Well they ended up keeping for on a 51/50 hold for three days. First thing Monday mourning I filed mine. She got out two days later and pissed off she went straight to the court house saw that I had filed for a restraining order already so she asked for an emergency one that went into place immediately. The judge granted it since I was a drug addicted strangling rapist and she had her friend drive her straight from the court house to my dads house where her friend served me my papers well she loaded up the kids in our van. She drove off and I was out of the house.
She didn't follow threw with the restraining order. She didn't show up to court and it was dropped after a month but ever since then every time I would try to come back shed call the cops on me I'd be ask to leave because I was the guy. To go stay somewhere for the night, let her cool off and come back in the mourning. Or (because I had fell back into drugs after I got thrown out) if I was high she would just grab the phone, threaten to call, get ready to dial and I would take off so I wouldnt have a drug charge to fight if we did go through a divorce and I would have to fight for custody of the kids. That or she would flip the story on the cop and play a victim and accuse me of the things she was doing to me. Being verbally abusive and manipulating and I'd get treated like a criminal or a threat to the safety of my wife and kids.

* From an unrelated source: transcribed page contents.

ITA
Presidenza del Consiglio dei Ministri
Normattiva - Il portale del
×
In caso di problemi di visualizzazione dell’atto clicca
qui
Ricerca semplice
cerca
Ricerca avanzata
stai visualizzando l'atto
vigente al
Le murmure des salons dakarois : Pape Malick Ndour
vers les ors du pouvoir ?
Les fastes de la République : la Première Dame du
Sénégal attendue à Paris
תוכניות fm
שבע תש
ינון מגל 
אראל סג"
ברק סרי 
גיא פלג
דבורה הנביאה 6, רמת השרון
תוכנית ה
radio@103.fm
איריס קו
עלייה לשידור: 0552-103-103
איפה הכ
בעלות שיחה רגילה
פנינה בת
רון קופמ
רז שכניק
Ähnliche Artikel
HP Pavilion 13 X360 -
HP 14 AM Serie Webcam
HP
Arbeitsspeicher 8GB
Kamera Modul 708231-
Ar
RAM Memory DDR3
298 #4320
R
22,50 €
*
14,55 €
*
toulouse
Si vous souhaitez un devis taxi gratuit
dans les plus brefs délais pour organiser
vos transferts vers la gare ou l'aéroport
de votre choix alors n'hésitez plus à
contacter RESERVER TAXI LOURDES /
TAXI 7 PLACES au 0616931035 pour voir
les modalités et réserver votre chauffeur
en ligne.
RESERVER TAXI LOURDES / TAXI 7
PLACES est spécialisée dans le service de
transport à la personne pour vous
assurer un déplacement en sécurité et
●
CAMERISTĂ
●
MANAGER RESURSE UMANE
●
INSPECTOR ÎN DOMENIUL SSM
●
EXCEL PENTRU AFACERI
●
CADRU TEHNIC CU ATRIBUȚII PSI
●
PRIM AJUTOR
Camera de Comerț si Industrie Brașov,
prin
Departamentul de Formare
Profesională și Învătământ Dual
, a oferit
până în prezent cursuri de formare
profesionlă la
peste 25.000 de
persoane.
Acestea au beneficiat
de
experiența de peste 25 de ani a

I'm off the lease. The cops had to remove me from the house multiple times already. So I come home for a few days. Something happens in her life and I need to be gone so she suddenly gets frustrated from just seeing me. Tells me to leave. I do everything I can to stay. She's not hearing it and says I'm calling the cops. I can either leave before she calls, after she calls or when they show up. Its up to me.
I want to come home. I keep trying to come home. I'm at the house almost everyday. If I'm not staying at the house then I'm showing up when the kids get out of school and stay for as long as I can after she gets home from work. Sometimes at 2 in the mourning I'd have to walk an hour forty-five back to my dads house because she woke up in the middle of the night and saw that I was still there after she said I couldn't be.
How do I stop this? What are the steps I need to take?
The days that I'm home and kids walk in from school the first thing they say is "Dad!?" I know they do this on the days I'm not here too.